[Opening DATA FOR THE TASK section]

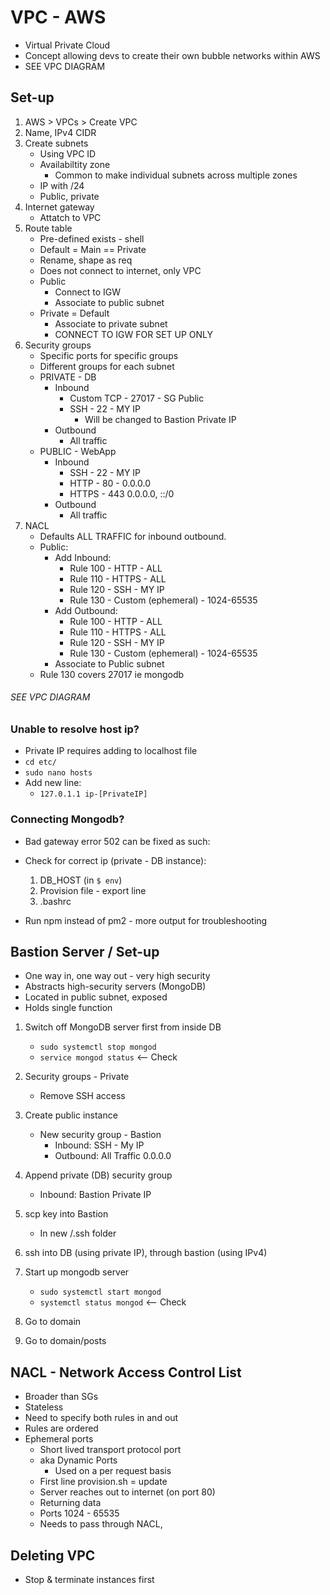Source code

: # VPC - AWS

- Virtual Private Cloud
- Concept allowing devs to create their own bubble networks within AWS
- SEE VPC DIAGRAM

## Set-up

1) AWS > VPCs > Create VPC
2) Name, IPv4 CIDR
3) Create subnets
	- Using VPC ID
	- Availabiltity zone
		- Common to make individual subnets across multiple zones
	- IP with /24
	- Public, private
4) Internet gateway
	- Attatch to VPC
5) Route table
	- Pre-defined exists - shell
	- Default = Main == Private
	- Rename, shape as req
	- Does not connect to internet, only VPC
	- Public
		- Connect to IGW
		- Associate to public subnet
	- Private = Default
		- Associate to private subnet
		- CONNECT TO IGW FOR SET UP ONLY
6) Security groups
	- Specific ports for specific groups
	- Different groups for each subnet
	- PRIVATE - DB
		- Inbound
			- Custom TCP - 27017 - SG Public
			- SSH - 22 - MY IP
				- Will be changed to Bastion Private IP
		- Outbound
			- All traffic
	- PUBLIC - WebApp
		- Inbound
			- SSH - 22 - MY IP
			- HTTP - 80 - 0.0.0.0
			- HTTPS - 443 0.0.0.0, ::/0
		- Outbound
			- All traffic
7) NACL
	- Defaults ALL TRAFFIC for inbound outbound.
	- Public:
		- Add Inbound:
			- Rule 100 - HTTP - ALL
			- Rule 110 - HTTPS - ALL
			- Rule 120 - SSH - MY IP
			- Rule 130 - Custom (ephemeral) - 1024-65535
		- Add Outbound:
			- Rule 100 - HTTP - ALL
			- Rule 110 - HTTPS - ALL
			- Rule 120 - SSH - MY IP
			- Rule 130 - Custom (ephemeral) - 1024-65535
		- Associate to Public subnet
	- Rule 130 covers 27017 ie mongodb

###### SEE VPC DIAGRAM


### Unable to resolve host ip?
- Private IP requires adding to localhost file
- `cd etc/`
- `sudo nano hosts`
- Add new line:
	- `127.0.1.1 ip-[PrivateIP]`


### Connecting Mongodb?

- Bad gateway error 502 can be fixed as such:

- Check for correct ip (private - DB instance):
	1) DB_HOST (in `$ env`)
	2) Provision file - export line 
	3) .bashrc

- Run npm instead of pm2 - more output for troubleshooting

## Bastion Server / Set-up

- One way in, one way out - very high security
- Abstracts high-security servers (MongoDB)
- Located in public subnet, exposed
- Holds single function

1) Switch off MongoDB server first from inside DB
	- `sudo systemctl stop mongod`
	- `service mongod status` <-- Check

2) Security groups - Private
	- Remove SSH access
3) Create public instance
	- New security group - Bastion
		- Inbound: SSH - My IP
		- Outbound: All Traffic 0.0.0.0
4) Append private (DB) security group
	-  Inbound: Bastion Private IP
5) scp key into Bastion
	- In new /.ssh folder
6) ssh into DB (using private IP), through bastion (using IPv4)
7) Start up mongodb server
	- `sudo systemctl start mongod`
	- `systemctl status mongod` <-- Check
8) Go to domain
9) Go to domain/posts


## NACL - Network Access Control List

- Broader than SGs
- Stateless
- Need to specify both rules in and out
- Rules are ordered
- Ephemeral ports
	- Short lived transport protocol port
	- aka Dynamic Ports
		- Used on a per request basis
	- First line provision.sh = update
	- Server reaches out to internet (on port 80)
	- Returning data
	- Ports 1024 - 65535
	- Needs to pass through NACL,

## Deleting VPC

- Stop & terminate instances first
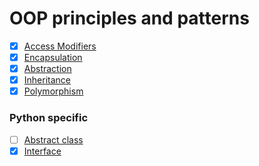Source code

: # OOP principles and patterns

- [x] [Access Modifiers](https://github.com/M-krishna/OOP/tree/main/access_modifiers_python)
- [x] [Encapsulation](https://github.com/M-krishna/OOP/tree/main/encapsulation)
- [x] [Abstraction](https://github.com/M-krishna/OOP/tree/main/abstraction)
- [x] [Inheritance](https://github.com/M-krishna/OOP/tree/main/inheritance)
- [x] [Polymorphism](https://github.com/M-krishna/OOP/tree/main/polymorphism)

### Python specific
- [ ] [Abstract class](https://github.com/M-krishna/OOP/tree/main/abstract_class_python)
- [x] [Interface](https://github.com/M-krishna/OOP/tree/main/interface_python)
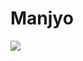 # Manjyo
<img src="https://Manjyo.vercel.app/api?type=wave&color=auto&height=300&section=header&text=capsule%20render&fontSize=90" />
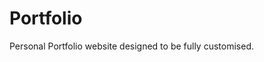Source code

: # Portfolio
Personal Portfolio website designed to be fully customised.
<img href="images/meta.png">
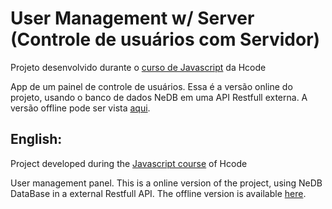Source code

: <h1> User Management w/ Server (Controle de usuários com Servidor) </h1>

<p>Projeto desenvolvido durante o <a href="https://www.udemy.com/course/javascript-curso-completo/">curso de Javascript</a> da Hcode</p>
<p>App de um painel de controle de usuários. Essa é a versão online do projeto, usando o banco de dados NeDB em uma API Restfull externa. A versão offline pode ser vista <a href="https://github.com/JeanCDev/UserManagement">aqui</a>.</p>

<h2>English:</h2>
<p>Project developed during the <a href="https://www.udemy.com/course/javascript-curso-completo/">Javascript course</a> of Hcode</p>
<p>User management panel. This is a online version of the project, using NeDB DataBase in a external Restfull API. The offline version is available <a href="https://github.com/JeanCDev/UserManagement">here</a>.</p>
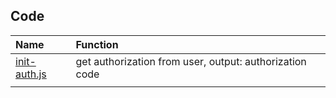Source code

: ## Code 

|Name| Function|
|:----|:-------|
|[init-auth.js]()| get authorization from user, output: authorization code|
|[]()| |
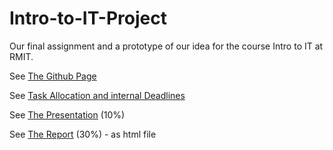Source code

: # Intro-to-IT-Project
Our final assignment and a prototype of our idea for the course Intro to IT at RMIT.

See [The Github Page](https://andreaxwa.github.io/Intro-to-IT-Project/)

See [Task Allocation and internal Deadlines](https://github.com/andreaxwa/Intro-to-IT-Project/blob/main/Task%20Allocations%20%26%20Deadline.md)

See [The Presentation](https://github.com/andreaxwa/Intro-to-IT-Project/blob/main/The%20Presentation.md) (10%) 

See [The Report](https://github.com/andreaxwa/Intro-to-IT-Project/blob/main/index.html) (30%) - as html file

[Closing DATA FOR THE TASK section]

> JOB ITEM
Working from the listing above, retype it exactly but include no images.

> TASK SOLUTION
Source code

: # VPC - AWS

- Virtual Private Cloud
- Concept allowing devs to create their own bubble networks within AWS
- SEE VPC DIAGRAM

## Set-up

1) AWS > VPCs > Create VPC
2) Name, IPv4 CIDR
3) Create subnets
	- Using VPC ID
	- Availabiltity zone
		- Common to make individual subnets across multiple zones
	- IP with /24
	- Public, private
4) Internet gateway
	- Attatch to VPC
5) Route table
	- Pre-defined exists - shell
	- Default = Main == Private
	- Rename, shape as req
	- Does not connect to internet, only VPC
	- Public
		- Connect to IGW
		- Associate to public subnet
	- Private = Default
		- Associate to private subnet
		- CONNECT TO IGW FOR SET UP ONLY
6) Security groups
	- Specific ports for specific groups
	- Different groups for each subnet
	- PRIVATE - DB
		- Inbound
			- Custom TCP - 27017 - SG Public
			- SSH - 22 - MY IP
				- Will be changed to Bastion Private IP
		- Outbound
			- All traffic
	- PUBLIC - WebApp
		- Inbound
			- SSH - 22 - MY IP
			- HTTP - 80 - 0.0.0.0
			- HTTPS - 443 0.0.0.0, ::/0
		- Outbound
			- All traffic
7) NACL
	- Defaults ALL TRAFFIC for inbound outbound.
	- Public:
		- Add Inbound:
			- Rule 100 - HTTP - ALL
			- Rule 110 - HTTPS - ALL
			- Rule 120 - SSH - MY IP
			- Rule 130 - Custom (ephemeral) - 1024-65535
		- Add Outbound:
			- Rule 100 - HTTP - ALL
			- Rule 110 - HTTPS - ALL
			- Rule 120 - SSH - MY IP
			- Rule 130 - Custom (ephemeral) - 1024-65535
		- Associate to Public subnet
	- Rule 130 covers 27017 ie mongodb

###### SEE VPC DIAGRAM


### Unable to resolve host ip?
- Private IP requires adding to localhost file
- `cd etc/`
- `sudo nano hosts`
- Add new line:
	- `127.0.1.1 ip-[PrivateIP]`


### Connecting Mongodb?

- Bad gateway error 502 can be fixed as such:

- Check for correct ip (private - DB instance):
	1) DB_HOST (in `$ env`)
	2) Provision file - export line 
	3) .bashrc

- Run npm instead of pm2 - more output for troubleshooting

## Bastion Server / Set-up

- One way in, one way out - very high security
- Abstracts high-security servers (MongoDB)
- Located in public subnet, exposed
- Holds single function

1) Switch off MongoDB server first from inside DB
	- `sudo systemctl stop mongod`
	- `service mongod status` <-- Check

2) Security groups - Private
	- Remove SSH access
3) Create public instance
	- New security group - Bastion
		- Inbound: SSH - My IP
		- Outbound: All Traffic 0.0.0.0
4) Append private (DB) security group
	-  Inbound: Bastion Private IP
5) scp key into Bastion
	- In new /.ssh folder
6) ssh into DB (using private IP), through bastion (using IPv4)
7) Start up mongodb server
	- `sudo systemctl start mongod`
	- `systemctl status mongod` <-- Check
8) Go to domain
9) Go to domain/posts


## NACL - Network Access Control List

- Broader than SGs
- Stateless
- Need to specify both rules in and out
- Rules are ordered
- Ephemeral ports
	- Short lived transport protocol port
	- aka Dynamic Ports
		- Used on a per request basis
	- First line provision.sh = update
	- Server reaches out to internet (on port 80)
	- Returning data
	- Ports 1024 - 65535
	- Needs to pass through NACL,

## Deleting VPC

- Stop & terminate instances first
Source code

: # OOP principles and patterns

- [x] [Access Modifiers](https://github.com/M-krishna/OOP/tree/main/access_modifiers_python)
- [x] [Encapsulation](https://github.com/M-krishna/OOP/tree/main/encapsulation)
- [x] [Abstraction](https://github.com/M-krishna/OOP/tree/main/abstraction)
- [x] [Inheritance](https://github.com/M-krishna/OOP/tree/main/inheritance)
- [x] [Polymorphism](https://github.com/M-krishna/OOP/tree/main/polymorphism)

### Python specific
- [ ] [Abstract class](https://github.com/M-krishna/OOP/tree/main/abstract_class_python)
- [x] [Interface](https://github.com/M-krishna/OOP/tree/main/interface_python)
 # Manjyo
<img src="https://Manjyo.vercel.app/api?type=wave&color=auto&height=300&section=header&text=capsule%20render&fontSize=90" />
Source code

: # Portfolio
Personal Portfolio website designed to be fully customised.
<img href="images/meta.png">
Source code

: <h1> User Management w/ Server (Controle de usuários com Servidor) </h1>

<p>Projeto desenvolvido durante o <a href="https://www.udemy.com/course/javascript-curso-completo/">curso de Javascript</a> da Hcode</p>
<p>App de um painel de controle de usuários. Essa é a versão online do projeto, usando o banco de dados NeDB em uma API Restfull externa. A versão offline pode ser vista <a href="https://github.com/JeanCDev/UserManagement">aqui</a>.</p>

<h2>English:</h2>
<p>Project developed during the <a href="https://www.udemy.com/course/javascript-curso-completo/">Javascript course</a> of Hcode</p>
<p>User management panel. This is a online version of the project, using NeDB DataBase in a external Restfull API. The offline version is available <a href="https://github.com/JeanCDev/UserManagement">here</a>.</p>
Source code

: ## Code 

|Name| Function|
|:----|:-------|
|[init-auth.js]()| get authorization from user, output: authorization code|
|[]()| |
Source code

: # Intro-to-IT-Project
Our final assignment and a prototype of our idea for the course Intro to IT at RMIT.

See [The Github Page](https://andreaxwa.github.io/Intro-to-IT-Project/)

See [Task Allocation and internal Deadlines](https://github.com/andreaxwa/Intro-to-IT-Project/blob/main/Task%20Allocations%20%26%20Deadline.md)

See [The Presentation](https://github.com/andreaxwa/Intro-to-IT-Project/blob/main/The%20Presentation.md) (10%) 

See [The Report](https://github.com/andreaxwa/Intro-to-IT-Project/blob/main/index.html) (30%) - as html file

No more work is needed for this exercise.